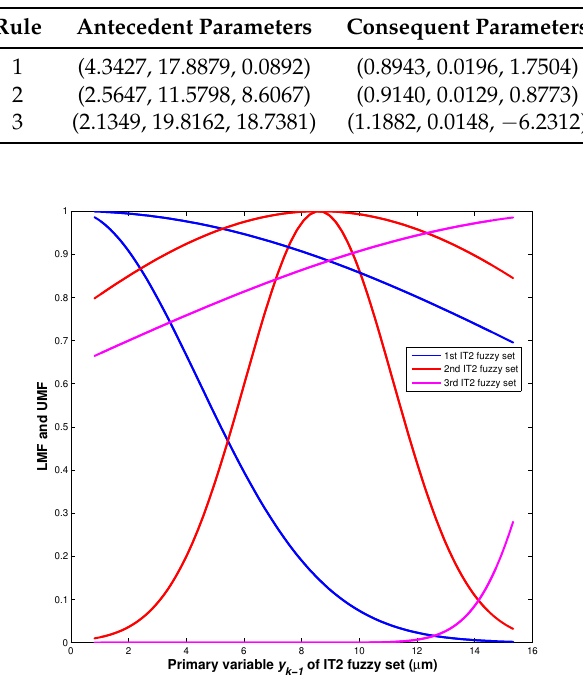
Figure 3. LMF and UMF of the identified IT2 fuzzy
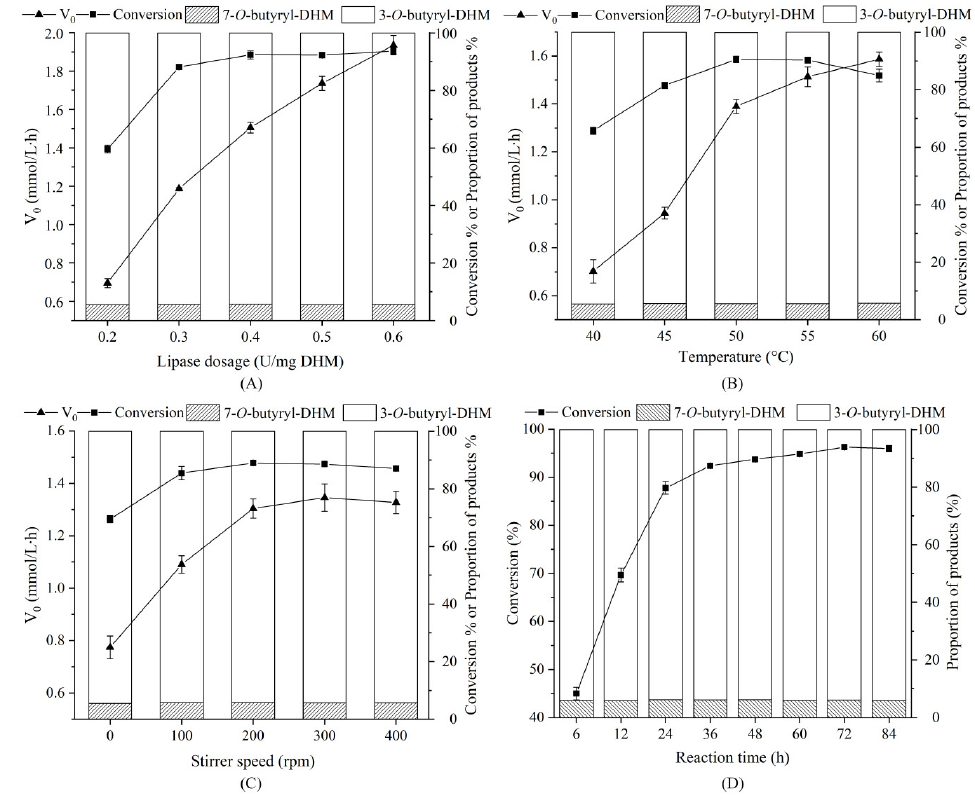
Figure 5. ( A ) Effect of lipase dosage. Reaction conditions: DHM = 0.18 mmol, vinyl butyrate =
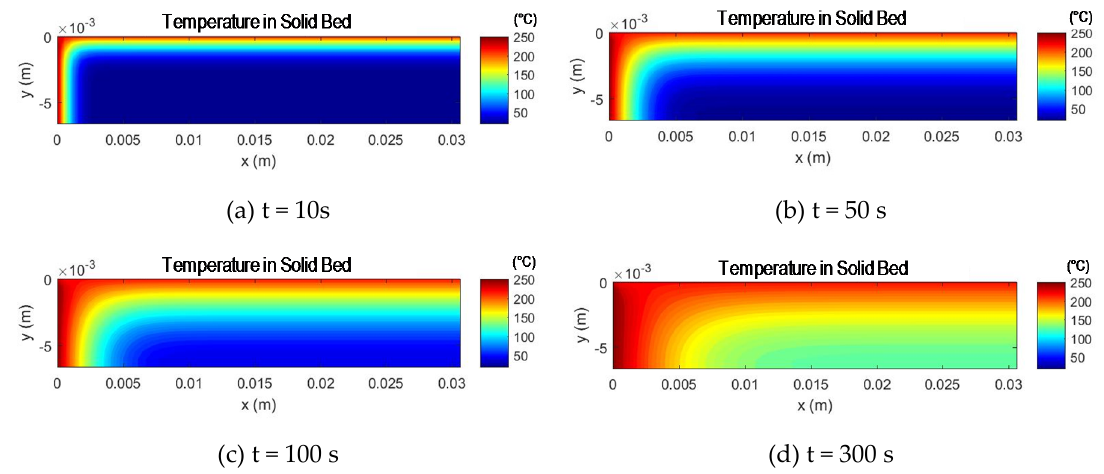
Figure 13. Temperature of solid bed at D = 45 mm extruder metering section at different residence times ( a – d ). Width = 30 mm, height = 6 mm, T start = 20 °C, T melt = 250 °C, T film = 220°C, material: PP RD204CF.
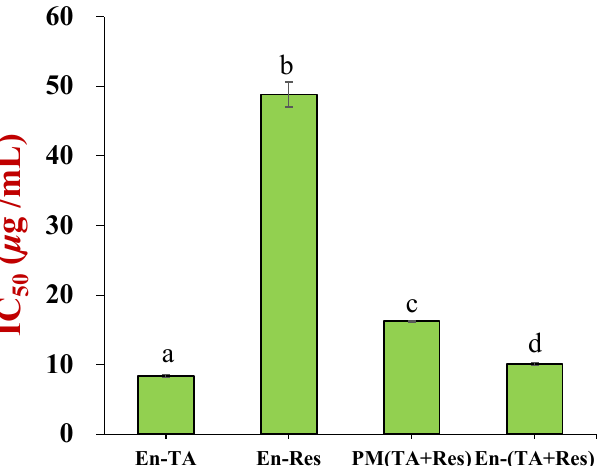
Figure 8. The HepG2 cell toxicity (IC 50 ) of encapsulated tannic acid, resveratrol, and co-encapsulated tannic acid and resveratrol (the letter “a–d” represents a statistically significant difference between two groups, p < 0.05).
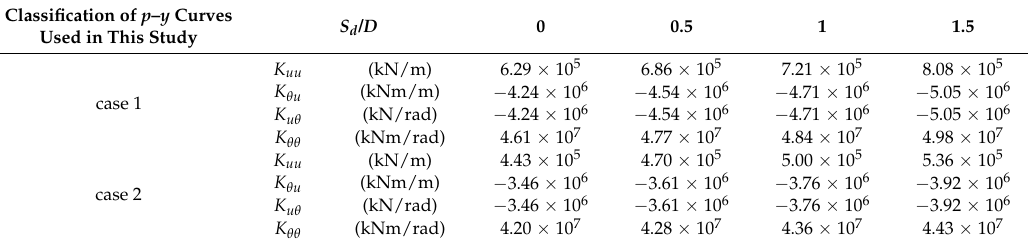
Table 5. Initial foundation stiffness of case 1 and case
--------------------
Give again, exactly as written above, every line from the one holding "Figure 5. ( A" to the one holding "Figure 13. Temperature", with both ends kept and the pictures left out.

Figure 5. ( A ) Effect of lipase dosage. Reaction conditions: DHM = 0.18 mmol, vinyl butyrate =
Figure 13. Temperature of solid bed at D = 45 mm extruder metering section at different residence times ( a – d ). Width = 30 mm, height = 6 mm, T start = 20 °C, T melt = 250 °C, T film = 220°C, material: PP RD204CF.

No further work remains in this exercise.